A tooth of Anisopleurodontis pricei that is part of a set found by Christian Kammerer. Note the elaborate ridged ornamentation on the base of the sides of the teeth. Photo by Ken Angielczyk.
Like most sharks, the majority of the skeleton of Anisopleurodontis pricei was composed of cartilage; therefore we only know it from its teeth. Chimeras tend to have relatively large heads for their body size, so it's likely that Anisopleurodontis pricei was in the range of two to three meters long in life, even though its teeth are impressively large. Many chimeras known from the Permian seem to have had diets consisting of hard-shelled prey, like bivalves, snails, brachiopods, and ammonoids (shelled relatives of squid and octopods that resembled the living chambered nautilus). However, they tend to have broad, flattened teeth suitable for crushing, unlike the taller, concical teeth of Anisopleurodontis pricei. This might mean that Anisopleurodontis pricei had a diet that included animals like fish that it could puncture its teeth. On the other hand, some of the teeth we found today have wear facets on them, which formed when the teeth were rubbing against resistant parts of prey, so maybe Anisopleurodontis pricei was something of an omnivore, eating both fish and hard-shelled prey.

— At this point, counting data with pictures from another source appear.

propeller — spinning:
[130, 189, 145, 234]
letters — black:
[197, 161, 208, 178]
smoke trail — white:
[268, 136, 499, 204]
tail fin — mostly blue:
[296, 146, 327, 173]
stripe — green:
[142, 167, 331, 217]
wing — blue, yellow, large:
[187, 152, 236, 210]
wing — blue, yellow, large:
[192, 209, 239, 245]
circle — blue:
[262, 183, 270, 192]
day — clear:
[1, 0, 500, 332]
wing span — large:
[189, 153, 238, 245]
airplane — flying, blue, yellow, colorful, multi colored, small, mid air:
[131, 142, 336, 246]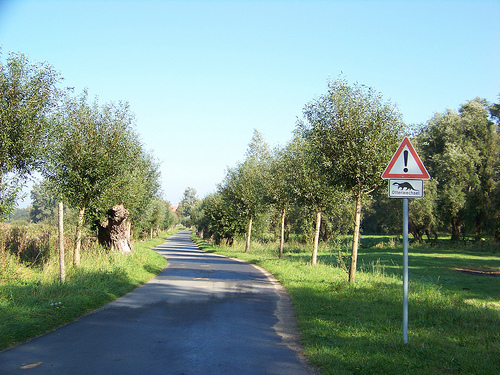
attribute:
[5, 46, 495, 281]
trees — old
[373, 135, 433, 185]
street sign — black, white, red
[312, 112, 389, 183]
leaves — light, green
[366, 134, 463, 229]
sign — triangle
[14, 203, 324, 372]
road — long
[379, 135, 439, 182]
sign — black, white, red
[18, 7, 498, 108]
sky — blue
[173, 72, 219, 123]
clouds — white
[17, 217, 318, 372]
path — long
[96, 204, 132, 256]
stump — large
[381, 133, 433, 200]
sign — designating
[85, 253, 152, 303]
tall grass — green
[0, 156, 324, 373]
road — paved, small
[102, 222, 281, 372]
path — empty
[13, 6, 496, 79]
sky — blue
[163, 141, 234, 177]
clouds — white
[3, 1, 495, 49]
sky — blue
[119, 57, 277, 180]
clouds — white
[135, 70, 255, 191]
clouds — white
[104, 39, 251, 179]
clouds — white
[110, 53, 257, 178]
clouds — white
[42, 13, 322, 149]
sun — shining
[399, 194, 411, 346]
pole — metal, gray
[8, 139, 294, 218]
cloud — white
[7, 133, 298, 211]
cloud — white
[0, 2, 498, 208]
sky — blue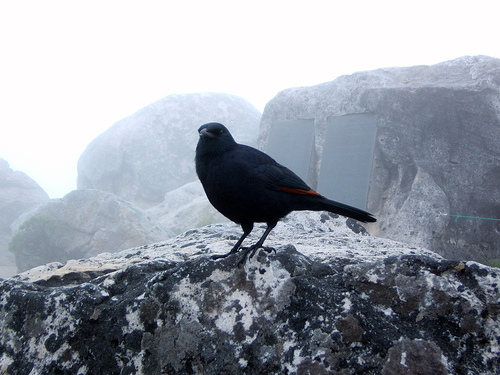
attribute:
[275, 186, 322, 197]
feather — red, like a line, orange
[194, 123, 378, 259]
bird — black, crow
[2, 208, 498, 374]
rock — gray, black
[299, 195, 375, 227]
tail feathers — long, black, pointed down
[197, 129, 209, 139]
beak — tiny, black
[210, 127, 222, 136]
eye — round, black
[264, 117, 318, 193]
plaque — gray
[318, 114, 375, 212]
plaque — gray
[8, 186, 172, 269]
boulder — large, gray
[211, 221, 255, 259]
leg — skinny, black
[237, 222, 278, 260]
leg — skinny, black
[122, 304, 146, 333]
white patch — snow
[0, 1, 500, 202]
sky — cloudy, white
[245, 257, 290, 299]
white patch — snow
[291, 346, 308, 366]
white patch — snow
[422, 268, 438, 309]
white patch — snow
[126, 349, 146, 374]
white patch — snow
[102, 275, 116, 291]
white patch — snow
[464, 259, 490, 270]
white patch — snow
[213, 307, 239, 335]
white patch — snow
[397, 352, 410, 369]
white patch — snow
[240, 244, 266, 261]
foot — black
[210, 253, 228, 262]
foot — black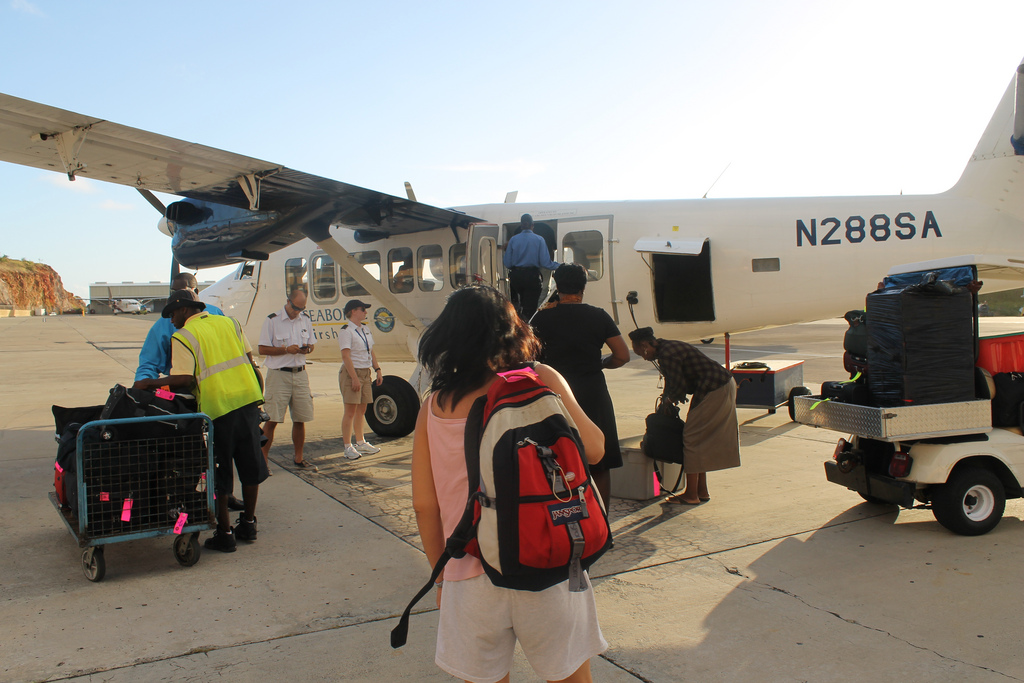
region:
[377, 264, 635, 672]
a person standing on a tarmac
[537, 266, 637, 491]
a person standing on a tarmac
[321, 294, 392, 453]
a person standing on a tarmac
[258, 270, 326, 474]
a person standing on a tarmac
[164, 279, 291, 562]
a person standing on a tarmac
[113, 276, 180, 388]
a person standing on a tarmac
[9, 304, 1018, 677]
a tarmac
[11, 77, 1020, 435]
a plane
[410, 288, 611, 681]
woman wearing pink shirt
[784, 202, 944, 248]
black numbers and letters on the white plane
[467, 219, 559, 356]
open door to the plane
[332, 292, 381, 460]
woman wearing white shirt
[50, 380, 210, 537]
black luggage on the cart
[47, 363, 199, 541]
pink tags on the luggage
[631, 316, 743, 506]
woman wearing brown skirt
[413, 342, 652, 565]
a bag on back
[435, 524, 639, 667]
shorts of the person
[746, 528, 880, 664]
a view of shadow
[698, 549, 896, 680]
shadow on the gorund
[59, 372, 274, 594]
trolley in the road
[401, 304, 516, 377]
hairs of the person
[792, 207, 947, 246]
tail number of the aircraft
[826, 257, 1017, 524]
White Golf cart carrying luggage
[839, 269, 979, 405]
luggage on golf cart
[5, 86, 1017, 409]
white airplane on the tarmac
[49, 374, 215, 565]
blue luggage cart with bags on it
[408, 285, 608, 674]
Woman carrying a red backpack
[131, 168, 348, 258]
Aircraft engine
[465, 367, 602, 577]
red backpack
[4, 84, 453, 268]
airplane wing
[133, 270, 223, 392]
A person is standing up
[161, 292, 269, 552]
A person is standing up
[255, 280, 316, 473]
A person is standing up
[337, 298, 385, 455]
A person is standing up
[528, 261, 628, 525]
A person is standing up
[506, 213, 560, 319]
A person is standing up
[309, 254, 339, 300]
A window on a vehicle.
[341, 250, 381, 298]
A window on a vehicle.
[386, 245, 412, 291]
A window on a vehicle.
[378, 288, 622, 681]
woman wearing white shorts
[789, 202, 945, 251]
black letters and numbers on the plane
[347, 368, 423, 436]
wheel on the white plane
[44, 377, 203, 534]
pink tags on the black luggage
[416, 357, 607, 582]
red black and white backpack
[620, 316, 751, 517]
woman wearing brown skirt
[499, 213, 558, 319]
man wearing blue shirt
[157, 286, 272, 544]
man wearing yellow safety vest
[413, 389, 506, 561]
pink top woman is wearing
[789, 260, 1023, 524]
golf cart next to the plane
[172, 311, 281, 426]
A bright yellow safety vest.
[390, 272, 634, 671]
A person with a backpack on.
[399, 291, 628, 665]
A person with dark brown hair.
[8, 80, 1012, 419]
A small private airplane.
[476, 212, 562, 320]
A person walking onto a plane.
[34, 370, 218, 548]
Luggage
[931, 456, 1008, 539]
wheel belongs to vehicle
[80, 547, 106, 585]
wheel belongs to cart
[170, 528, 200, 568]
wheel belongs to cart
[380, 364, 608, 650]
backpack worn by human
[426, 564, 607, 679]
shorts worn by human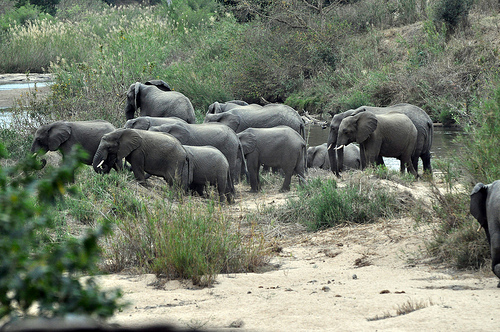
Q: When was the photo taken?
A: Daytime.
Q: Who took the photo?
A: A photographer.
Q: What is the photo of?
A: Elephants.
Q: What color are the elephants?
A: Grey.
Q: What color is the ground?
A: Brown.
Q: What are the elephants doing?
A: Walking.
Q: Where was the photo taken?
A: At an elephant preserve.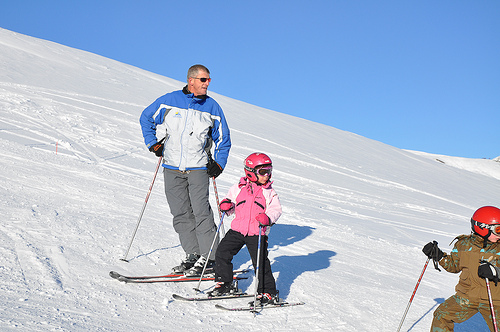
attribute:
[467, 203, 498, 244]
helmet — red, black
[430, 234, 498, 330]
jacket — brown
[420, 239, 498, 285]
gloves — black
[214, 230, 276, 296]
pants — black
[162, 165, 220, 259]
pants — gray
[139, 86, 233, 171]
jacket — blue, white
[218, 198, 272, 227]
gloves — red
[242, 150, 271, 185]
helmet — pink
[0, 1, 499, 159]
sky — blue, clear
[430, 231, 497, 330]
ski suit — brown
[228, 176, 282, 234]
ski jacket — pink, black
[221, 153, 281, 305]
girl — skiing, young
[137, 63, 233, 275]
man — skiing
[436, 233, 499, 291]
coat — brown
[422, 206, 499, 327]
boy — skiing, young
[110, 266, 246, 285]
skis — red, black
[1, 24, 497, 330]
mountain — white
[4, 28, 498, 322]
ground — white, powdery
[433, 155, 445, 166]
rocks — black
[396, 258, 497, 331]
pole — red, silver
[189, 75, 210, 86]
goggles — black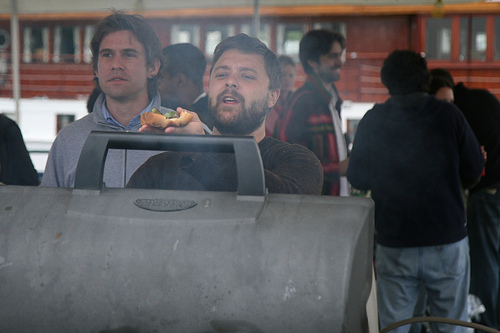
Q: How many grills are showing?
A: One.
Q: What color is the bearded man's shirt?
A: Black.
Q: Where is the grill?
A: In front of men.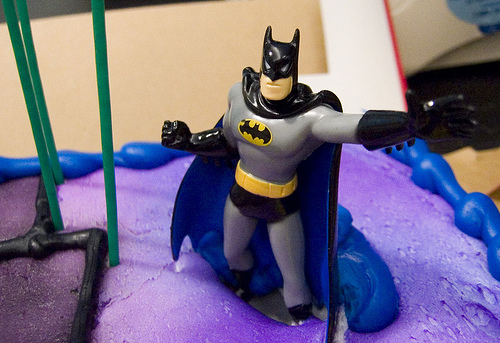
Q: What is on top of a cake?
A: A batman figure.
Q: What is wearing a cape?
A: The Batman figure.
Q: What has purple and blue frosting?
A: The cake.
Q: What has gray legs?
A: The Batman figure.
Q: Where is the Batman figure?
A: On the cake.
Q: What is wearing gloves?
A: The Batman figure.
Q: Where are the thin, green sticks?
A: In the cake.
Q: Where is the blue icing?
A: On the edge of the cake.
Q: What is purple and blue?
A: The cake.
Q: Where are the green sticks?
A: Next to the Batman figure.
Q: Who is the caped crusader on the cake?
A: Batman.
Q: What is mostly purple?
A: The cake.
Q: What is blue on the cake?
A: The edge.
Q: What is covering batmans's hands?
A: Gloves.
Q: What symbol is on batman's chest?
A: Bat.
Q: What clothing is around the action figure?
A: Cape.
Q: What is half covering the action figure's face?
A: Mask.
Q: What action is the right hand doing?
A: Making a fist.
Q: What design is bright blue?
A: The border.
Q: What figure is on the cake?
A: Batman.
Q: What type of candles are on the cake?
A: Tall green candles.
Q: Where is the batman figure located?
A: On the cake.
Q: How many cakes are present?
A: One.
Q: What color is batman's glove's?
A: Black.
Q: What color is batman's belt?
A: Yellow.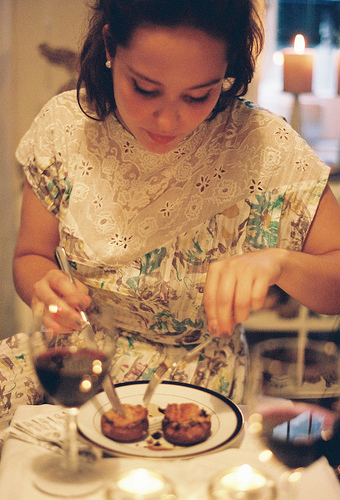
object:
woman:
[0, 0, 339, 435]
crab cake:
[162, 399, 212, 444]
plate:
[74, 376, 243, 461]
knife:
[54, 243, 126, 419]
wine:
[34, 342, 111, 406]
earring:
[103, 52, 118, 73]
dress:
[0, 94, 332, 433]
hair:
[73, 0, 264, 121]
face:
[113, 24, 228, 153]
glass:
[27, 291, 118, 498]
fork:
[141, 327, 216, 409]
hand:
[200, 247, 281, 338]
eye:
[181, 88, 211, 110]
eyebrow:
[183, 77, 225, 91]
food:
[100, 393, 149, 442]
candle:
[282, 30, 314, 95]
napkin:
[9, 400, 79, 454]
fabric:
[57, 111, 242, 256]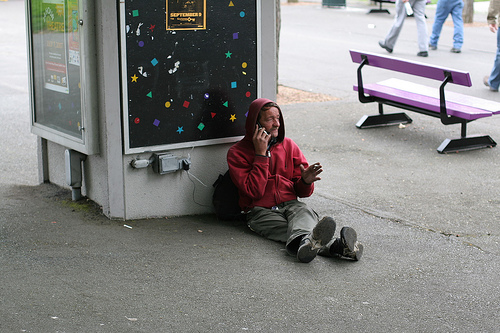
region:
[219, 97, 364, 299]
a man sittin gon the ground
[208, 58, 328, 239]
a man wearing a hoodie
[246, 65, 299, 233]
a man wearing a red hoodie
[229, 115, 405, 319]
a man wearing pants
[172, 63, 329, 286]
a man sitting against pole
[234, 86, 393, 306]
a man on a phone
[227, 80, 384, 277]
A man is sitting on the floor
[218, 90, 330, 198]
The man is wearing red hoodie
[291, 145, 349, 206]
The man is holding a cigarette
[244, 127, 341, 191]
The man is holding two cigarettes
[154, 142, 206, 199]
The phone is plugged into an outlet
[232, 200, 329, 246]
The man is wearing a olive pant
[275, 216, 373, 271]
The man is wearing a pair of shoes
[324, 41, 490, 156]
The bench in the picture is purple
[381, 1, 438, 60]
A man is holding a bottle of water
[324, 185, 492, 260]
The crack in the street is large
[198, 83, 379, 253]
man on the ground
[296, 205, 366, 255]
feet of the man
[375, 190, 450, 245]
line on the ground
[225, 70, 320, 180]
sweatshirt on the man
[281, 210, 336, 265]
shoe of the man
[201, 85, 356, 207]
man talking on a phone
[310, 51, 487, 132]
purple bench on ground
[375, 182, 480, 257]
crack in the ground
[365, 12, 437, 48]
legs of the man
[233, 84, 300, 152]
hood on man's head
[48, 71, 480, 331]
the man is homeless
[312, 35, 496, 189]
this is a bus stop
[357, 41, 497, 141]
the bench is pink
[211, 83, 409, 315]
the man is sitting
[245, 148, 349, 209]
the jacket is red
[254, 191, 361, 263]
the pants are gray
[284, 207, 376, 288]
the shoes are black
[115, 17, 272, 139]
the poster is black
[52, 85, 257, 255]
the post is gray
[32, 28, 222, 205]
the post is large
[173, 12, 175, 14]
a letter is written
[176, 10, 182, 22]
a letter is written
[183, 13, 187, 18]
a letter is written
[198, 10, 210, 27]
a letter is written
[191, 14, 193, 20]
a letter is written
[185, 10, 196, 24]
a letter is written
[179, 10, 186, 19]
a letter is written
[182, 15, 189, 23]
a letter is written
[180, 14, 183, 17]
a letter is written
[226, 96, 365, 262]
Man in red hoodie and grey pants.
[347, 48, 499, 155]
A purple bench.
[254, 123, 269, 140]
Silver cellphone a man is talking on.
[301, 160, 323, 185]
Man sitting down's left hand.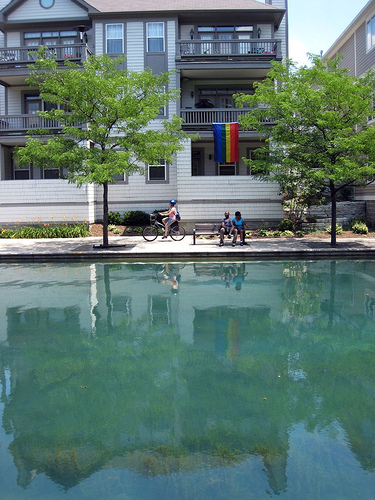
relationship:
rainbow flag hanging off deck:
[212, 123, 237, 162] [182, 100, 276, 127]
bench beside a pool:
[187, 223, 245, 241] [3, 258, 374, 499]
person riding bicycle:
[163, 202, 178, 234] [143, 215, 185, 239]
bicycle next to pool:
[143, 215, 185, 239] [3, 258, 374, 499]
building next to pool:
[2, 1, 292, 226] [3, 258, 374, 499]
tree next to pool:
[19, 47, 184, 248] [3, 258, 374, 499]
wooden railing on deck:
[179, 111, 282, 122] [182, 100, 276, 127]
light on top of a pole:
[187, 29, 195, 33] [189, 35, 194, 42]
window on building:
[145, 23, 164, 52] [2, 1, 292, 226]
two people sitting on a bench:
[221, 212, 244, 243] [187, 223, 245, 241]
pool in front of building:
[3, 258, 374, 499] [2, 1, 292, 226]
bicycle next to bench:
[143, 215, 185, 239] [187, 223, 245, 241]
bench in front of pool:
[187, 223, 245, 241] [3, 258, 374, 499]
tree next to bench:
[19, 47, 184, 248] [187, 223, 245, 241]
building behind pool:
[2, 1, 292, 226] [3, 258, 374, 499]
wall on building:
[95, 22, 175, 204] [2, 1, 292, 226]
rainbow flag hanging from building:
[212, 123, 237, 162] [2, 1, 292, 226]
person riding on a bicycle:
[163, 202, 178, 234] [143, 215, 185, 239]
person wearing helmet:
[163, 202, 178, 234] [169, 198, 181, 206]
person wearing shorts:
[163, 202, 178, 234] [164, 218, 175, 228]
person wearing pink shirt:
[163, 202, 178, 234] [169, 210, 177, 218]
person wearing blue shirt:
[232, 210, 246, 240] [234, 220, 242, 227]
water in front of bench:
[3, 258, 374, 499] [187, 223, 245, 241]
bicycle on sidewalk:
[143, 215, 185, 239] [6, 238, 374, 255]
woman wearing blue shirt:
[232, 210, 246, 240] [234, 220, 242, 227]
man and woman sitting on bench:
[221, 212, 244, 243] [187, 223, 245, 241]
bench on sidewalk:
[187, 223, 245, 241] [6, 238, 374, 255]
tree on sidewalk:
[19, 47, 184, 248] [6, 238, 374, 255]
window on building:
[107, 27, 124, 53] [2, 1, 292, 226]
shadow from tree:
[35, 238, 100, 250] [19, 47, 184, 248]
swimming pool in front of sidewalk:
[3, 258, 374, 499] [6, 238, 374, 255]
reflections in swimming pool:
[141, 261, 264, 308] [3, 258, 374, 499]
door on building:
[218, 27, 234, 52] [2, 1, 292, 226]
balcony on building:
[182, 100, 276, 127] [2, 1, 292, 226]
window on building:
[145, 147, 168, 179] [2, 1, 292, 226]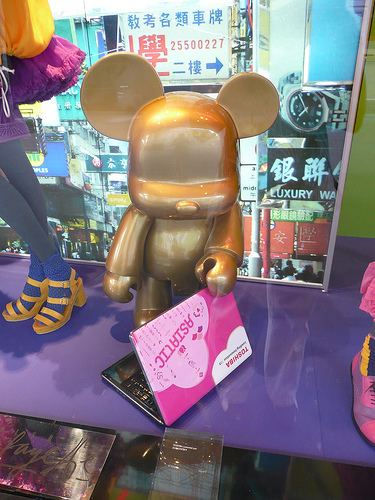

We also have been having good luck finding tetrapods over the last couple of days. So far they are all amphibians, but we've found a mixture of skull and jaw bones, as well as parts of the limbs. Most of these seem to represent Prionosuchus, but one little specimen that was found by Domingas da Conceiçáo (another undergraduate working with Juan who was also on the 2011 trip) seems to represent a new kind of amphibian. Its small size, combined with the fact that the curvature of its jaw is indicative of an animal with a much shorter, broader skull than Prionosuchus implies that is something different. If further study does confirm that the specimen is not Prionosuchus, it will be only the second species of terrestrial vertebrate known from the Pedra de Fogo Formation, and thus an important discovery.